# Second router table



## Multiwood (Feb 24, 2013)

I had a wardrobe to make for a customer so I thought I would make a beaded face frame. I practiced on a new router cabinet I have been thinking of making for some time now.


----------



## woodknots (Mar 7, 2012)

That's a good looking router table - if you keep the inside free of chips and dust, you can keep your socks in the lower drawer and your skivvies in the upper drawer


----------



## DaninVan (Jan 1, 2012)

Wooden that be handy! 

Great looking cabinet, Larry.

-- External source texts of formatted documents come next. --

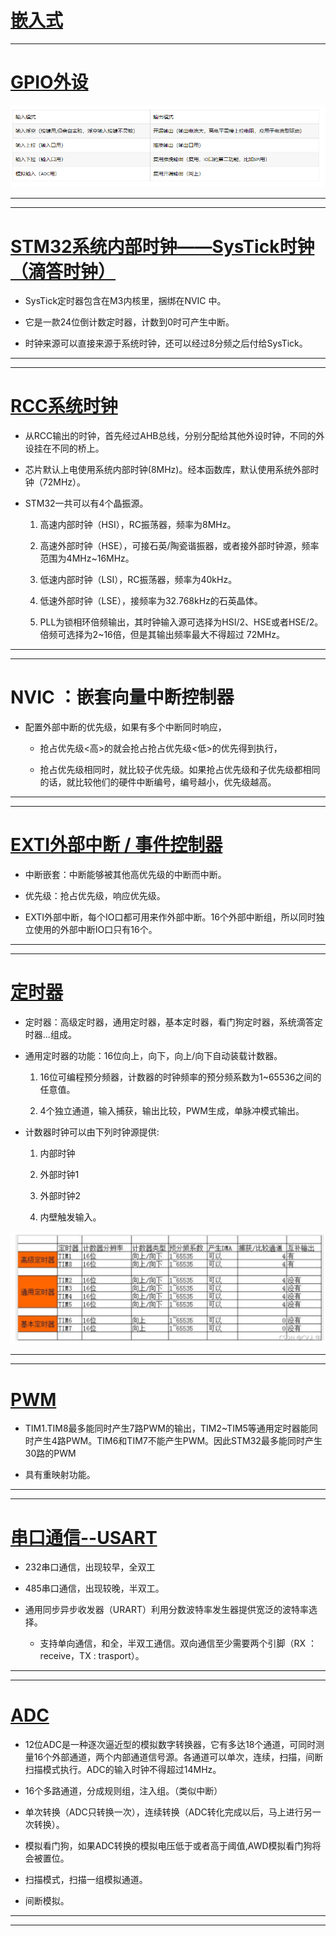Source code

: #

# [嵌入式](/_Study/STM32/1/photo/base.md)

---

# [GPIO外设](_Study\STM32\1\gpio.md)

 ![模式](1/photo/IO_mode.png)

---
---

# [STM32系统内部时钟——SysTick时钟（滴答时钟）](/)

- SysTick定时器包含在M3内核里，捆绑在NVIC 中。

- 它是一款24位倒计数定时器，计数到0时可产生中断。

- 时钟来源可以直接来源于系统时钟，还可以经过8分频之后付给SysTick。

---
---

# [RCC系统时钟](_Study\STM32\1\photo\RCC_CLK.md)

-  从RCC输出的时钟，首先经过AHB总线，分别分配给其他外设时钟，不同的外设挂在不同的桥上。

- 芯片默认上电使用系统内部时钟(8MHz)。经本函数库，默认使用系统外部时钟（72MHz）。

- STM32一共可以有4个晶振源。
  1. 高速内部时钟（HSI），RC振荡器，频率为8MHz。

  2. 高速外部时钟（HSE），可接石英/陶瓷谐振器，或者接外部时钟源，频率范围为4MHz~16MHz。

  3. 低速内部时钟（LSI），RC振荡器，频率为40kHz。

  4. 低速外部时钟（LSE），接频率为32.768kHz的石英晶体。

  5. PLL为锁相环倍频输出，其时钟输入源可选择为HSI/2、HSE或者HSE/2。倍频可选择为2~16倍，但是其输出频率最大不得超过
     72MHz。

---
---

# NVIC ：嵌套向量中断控制器

- 配置外部中断的优先级，如果有多个中断同时响应，
  - 抢占优先级<高>的就会抢占抢占优先级<低>的优先得到执行，

  - 抢占优先级相同时，就比较子优先级。如果抢占优先级和子优先级都相同的话，就比较他们的硬件中断编号，编号越小，优先级越高。

---
---

# [EXTI外部中断 / 事件控制器](_Study\STM32\1\define\exti.md)

- 中断嵌套：中断能够被其他高优先级的中断而中断。

- 优先级：抢占优先级，响应优先级。

- EXTI外部中断，每个IO口都可用来作外部中断。16个外部中断组，所以同时独立使用的外部中断IO口只有16个。

---
---

# [定时器](_Study\STM32\1\define\timer.md)

- 定时器：高级定时器，通用定时器，基本定时器，看门狗定时器，系统滴答定时器...组成。

- 通用定时器的功能：16位向上，向下，向上/向下自动装载计数器。
  1. 16位可编程预分频器，计数器的时钟频率的预分频系数为1~65536之间的任意值。

  2. 4个独立通道，输入捕获，输出比较，PWM生成，单脉冲模式输出。

- 计数器时钟可以由下列时钟源提供:
  1. 内部时钟

  2. 外部时钟1

  3. 外部时钟2

  4. 内壁触发输入。

![1](1/photo/tim.png)

---
---

# [PWM](_Study\STM32\1\define\pwm.md)

- TIM1.TIM8最多能同时产生7路PWM的输出，TIM2~TIM5等通用定时器能同时产生4路PWM。TIM6和TIM7不能产生PWM。因此STM32最多能同时产生30路的PWM

- 具有重映射功能。

---
---

# [串口通信--USART](_Study\STM32\1\define\usart.md)

- 232串口通信，出现较早，全双工

- 485串口通信，出现较晚，半双工。

- 通用同步异步收发器（URART）利用分数波特率发生器提供宽泛的波特率选择。
  - 支持单向通信，和全，半双工通信。双向通信至少需要两个引脚（RX ：receive，TX : trasport）。

---
---

# [ADC](_Study\STM32\1\define\adc.md)

- 12位ADC是一种逐次逼近型的模拟数字转换器，它有多达18个通道，可同时测量16个外部通道，两个内部通道信号源。各通道可以单次，连续，扫描，间断扫描模式执行。ADC的输入时钟不得超过14MHz。

- 16个多路通道，分成规则组，注入组。（类似中断）

- 单次转换（ADC只转换一次），连续转换（ADC转化完成以后，马上进行另一次转换）。

- 模拟看门狗，如果ADC转换的模拟电压低于或者高于阈值,AWD模拟看门狗将会被置位。

- 扫描模式，扫描一组模拟通道。

- 间断模拟。

---
---
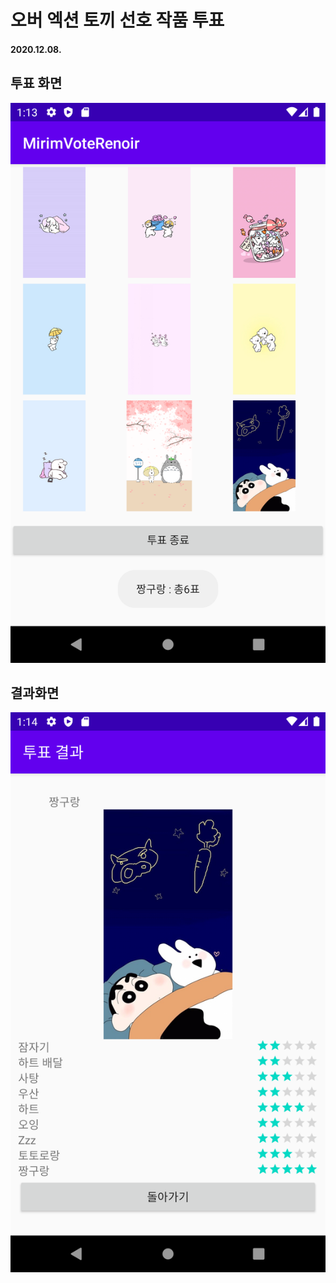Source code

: # 오버 엑션 토끼 선호 작품 투표

#### 2020.12.08.

## 투표 화면

![투표화면](https://github.com/jiyeong1004/MirimVoteRenoir/blob/master/vote.png)

## 결과화면

![결과화면](https://github.com/jiyeong1004/MirimVoteRenoir/blob/master/result.png)
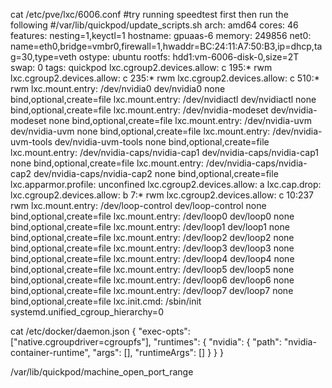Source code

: cat /etc/pve/lxc/6006.conf
#try running speedtest first then run the following
#/var/lib/quickpod/update_scripts.sh
arch: amd64
cores: 46
features: nesting=1,keyctl=1
hostname: gpuaas-6
memory: 249856
net0: name=eth0,bridge=vmbr0,firewall=1,hwaddr=BC:24:11:A7:50:B3,ip=dhcp,tag=30,type=veth
ostype: ubuntu
rootfs: hdd1:vm-6006-disk-0,size=2T
swap: 0
tags: quickpod
lxc.cgroup2.devices.allow: c 195:* rwm
lxc.cgroup2.devices.allow: c 235:* rwm
lxc.cgroup2.devices.allow: c 510:* rwm
lxc.mount.entry: /dev/nvidia0 dev/nvidia0 none bind,optional,create=file
lxc.mount.entry: /dev/nvidiactl dev/nvidiactl none bind,optional,create=file
lxc.mount.entry: /dev/nvidia-modeset dev/nvidia-modeset none bind,optional,create=file
lxc.mount.entry: /dev/nvidia-uvm dev/nvidia-uvm none bind,optional,create=file
lxc.mount.entry: /dev/nvidia-uvm-tools dev/nvidia-uvm-tools none bind,optional,create=file
lxc.mount.entry: /dev/nvidia-caps/nvidia-cap1 dev/nvidia-caps/nvidia-cap1 none bind,optional,create=file
lxc.mount.entry: /dev/nvidia-caps/nvidia-cap2 dev/nvidia-caps/nvidia-cap2 none bind,optional,create=file
lxc.apparmor.profile: unconfined
lxc.cgroup2.devices.allow: a
lxc.cap.drop: 
lxc.cgroup2.devices.allow: b 7:* rwm
lxc.cgroup2.devices.allow: c 10:237 rwm
lxc.mount.entry: /dev/loop-control dev/loop-control none bind,optional,create=file
lxc.mount.entry: /dev/loop0 dev/loop0 none bind,optional,create=file
lxc.mount.entry: /dev/loop1 dev/loop1 none bind,optional,create=file
lxc.mount.entry: /dev/loop2 dev/loop2 none bind,optional,create=file
lxc.mount.entry: /dev/loop3 dev/loop3 none bind,optional,create=file
lxc.mount.entry: /dev/loop4 dev/loop4 none bind,optional,create=file
lxc.mount.entry: /dev/loop5 dev/loop5 none bind,optional,create=file
lxc.mount.entry: /dev/loop6 dev/loop6 none bind,optional,create=file
lxc.mount.entry: /dev/loop7 dev/loop7 none bind,optional,create=file
lxc.init.cmd: /sbin/init systemd.unified_cgroup_hierarchy=0


cat /etc/docker/daemon.json
{
  "exec-opts": ["native.cgroupdriver=cgroupfs"],
  "runtimes": {
    "nvidia": {
      "path": "nvidia-container-runtime",
      "args": [],
      "runtimeArgs": []
    }
  }
}

/var/lib/quickpod/machine_open_port_range
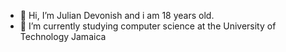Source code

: - 👋 Hi, I’m Julian Devonish and i am 18 years old.
- 🌱 I’m currently studying computer science at the University of Technology Jamaica

<!---
Jdevonish25/Jdevonish25 is a ✨ special ✨ repository because its `README.md` (this file) appears on your GitHub profile.
You can click the Preview link to take a look at your changes.
--->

Are those two plywood doohickies on the floor to stop the cabinet from moving?


----------



## RainMan 2.0 (May 6, 2014)

vchiarelli said:


> if you keep the inside free of chips and dust, you can keep your socks in the lower drawer and your skivvies in the upper drawer


[email protected] . 
I could just imagine how itchy my gonch would be all day 


That's one sharp looking router table you built there . Nice job


----------



## Semipro (Mar 22, 2013)

very nice you did a good job on the beading.


----------



## hawkeye10 (Jul 28, 2015)

Knot working said:


> I had a wardrobe to make for a customer so I thought I would make a beaded face frame. I practiced on a new router cabinet I have been thinking of making for some time now.


Larry you passed. Go ahead with the customers wardrobe.


----------



## Shop guy (Nov 22, 2012)

+ 1 what Don said.


----------



## timbertailor (Oct 4, 2009)

These are the kind of projects I love to see. Practicing on a shop tool that will make no matter if you screw up so that a project that does matter, turns out perfect.

Bravo. Looks great and kills two birds with one stone.


----------



## Multiwood (Feb 24, 2013)

Yes Dan the plywood doohickles are to keep the cabinet from moving around. I have four locking wheels but the doohickles
work better and is faster to install and remove. Thank You all for the kind works


----------



## TenGees (Sep 12, 2012)

I was going to say that it's too fancy for a router table but then I noticed what's sitting on top! Nice work.


----------



## tvman44 (Jun 25, 2013)

That is one fancy good looking router table. :laugh2:


----------



## JFPNCM (Dec 13, 2009)

Can't wait to see the wardrobe. Hopefully with progress photos and comments as the project goes forward.


----------